Speak the language of business
This explanation from a prominent local IT director echoes the view of Quorcirca analyst Clive Longbottom: “The modern CIO has to be far more of a business-led advisor, getting involved as early as possible in the discussions around the overall systems and present them back to the business in terms it can understand. This will not involve speeds and feeds but, instead, what the system offers in terms of cost reduction, risk reduction and value improvement for the business – and over what time periods.”
Mayani agreed that identifying and balancing the right mix of IT at an optimised cost per user – while ensuring that the technologies don’t become obsolete – is the most challenging aspects of his job.
Mayani, who manages technology solutions for five of KBBO Group’s divisions – including investment, energy, real estate, IT solutions and general trading – said he is increasingly party to management discussions, formally or informally, while drawing up the business strategies and decisions which include a major IT component.
He said: “Organisations are no longer ignoring IT and are increasingly aware of its importance and role in the running of their businesses.
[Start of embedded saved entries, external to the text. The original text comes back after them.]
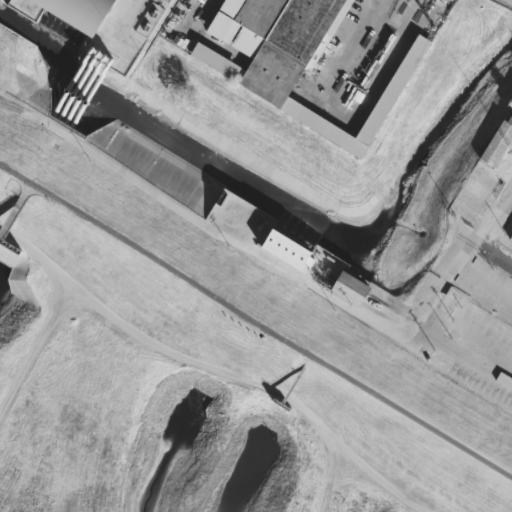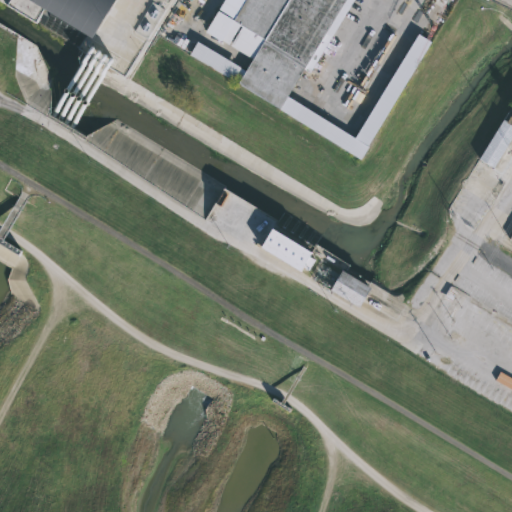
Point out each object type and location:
building: (63, 7)
building: (291, 56)
building: (298, 57)
power tower: (3, 91)
railway: (291, 134)
building: (497, 143)
building: (499, 143)
road: (493, 215)
power tower: (237, 232)
road: (498, 237)
building: (511, 237)
building: (511, 240)
building: (288, 250)
building: (288, 251)
road: (254, 253)
building: (349, 288)
building: (350, 288)
road: (256, 318)
park: (219, 327)
power tower: (444, 360)
road: (213, 369)
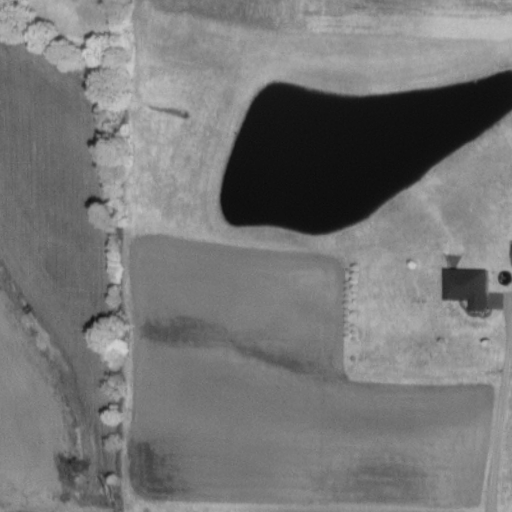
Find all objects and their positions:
building: (473, 286)
road: (502, 422)
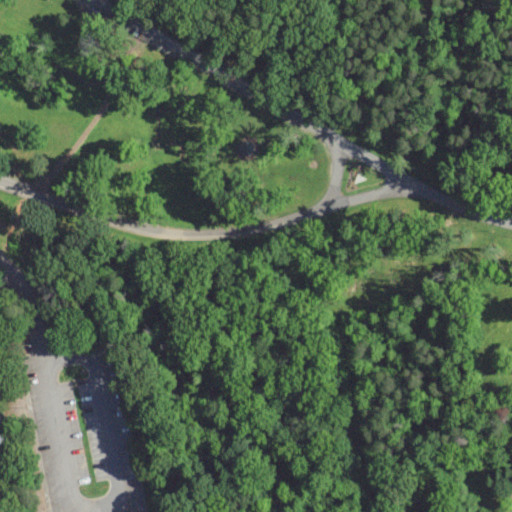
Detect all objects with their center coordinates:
road: (250, 91)
road: (331, 181)
road: (458, 210)
road: (204, 238)
park: (253, 247)
road: (21, 283)
road: (39, 340)
parking lot: (82, 429)
park: (16, 433)
road: (32, 435)
stadium: (4, 458)
building: (0, 506)
road: (85, 507)
road: (110, 508)
road: (89, 510)
road: (0, 511)
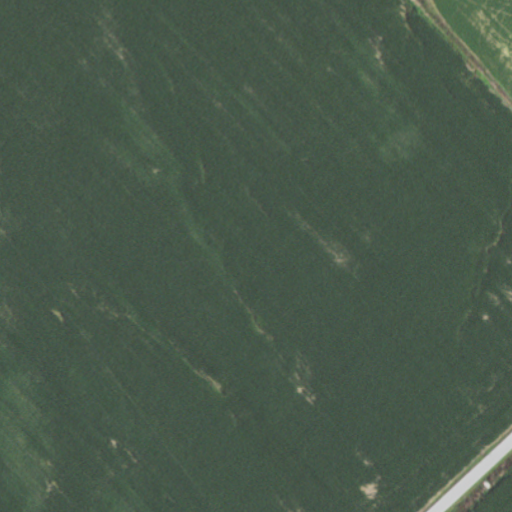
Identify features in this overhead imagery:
road: (339, 243)
road: (473, 476)
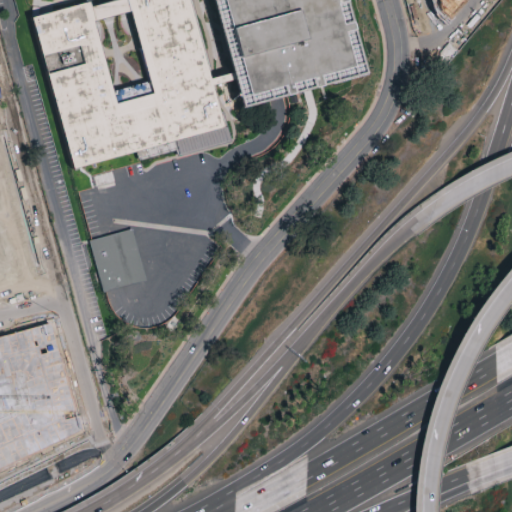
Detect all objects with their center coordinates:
road: (8, 4)
road: (36, 4)
building: (444, 5)
parking lot: (26, 7)
road: (442, 36)
building: (291, 43)
building: (291, 44)
building: (127, 74)
building: (224, 74)
building: (131, 78)
road: (233, 126)
road: (253, 150)
building: (2, 183)
road: (157, 198)
road: (439, 211)
building: (16, 228)
road: (61, 228)
road: (227, 233)
road: (263, 256)
building: (117, 258)
building: (118, 263)
road: (339, 278)
road: (361, 280)
road: (402, 342)
building: (43, 359)
road: (503, 360)
road: (463, 361)
building: (39, 395)
road: (252, 396)
road: (504, 408)
road: (256, 411)
road: (365, 440)
building: (2, 445)
road: (409, 463)
road: (491, 467)
road: (430, 479)
road: (493, 479)
road: (429, 494)
road: (117, 496)
road: (448, 499)
road: (52, 502)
CIOs are increasingly playing the role of guide, influencer and suggesting ways to improve overall business performance.”
To succeed in the Gulf’s fast paced business environment, Mayani recommended local CIOs keep their skills and knowledge updated to meet the increased expectations of varied user communities.
He said CIOs need to acquire financial and management skills to foresee the implications available technologies will have on businesses and stakeholders.
But, perhaps most importantly, Mayani advised on the intangible qualities required of today’s CIOs: “They need to build on their interpersonal and leadership skills to earn a lifetime’s respect from their peers, even as the rest of their skills keep on changing with the times.”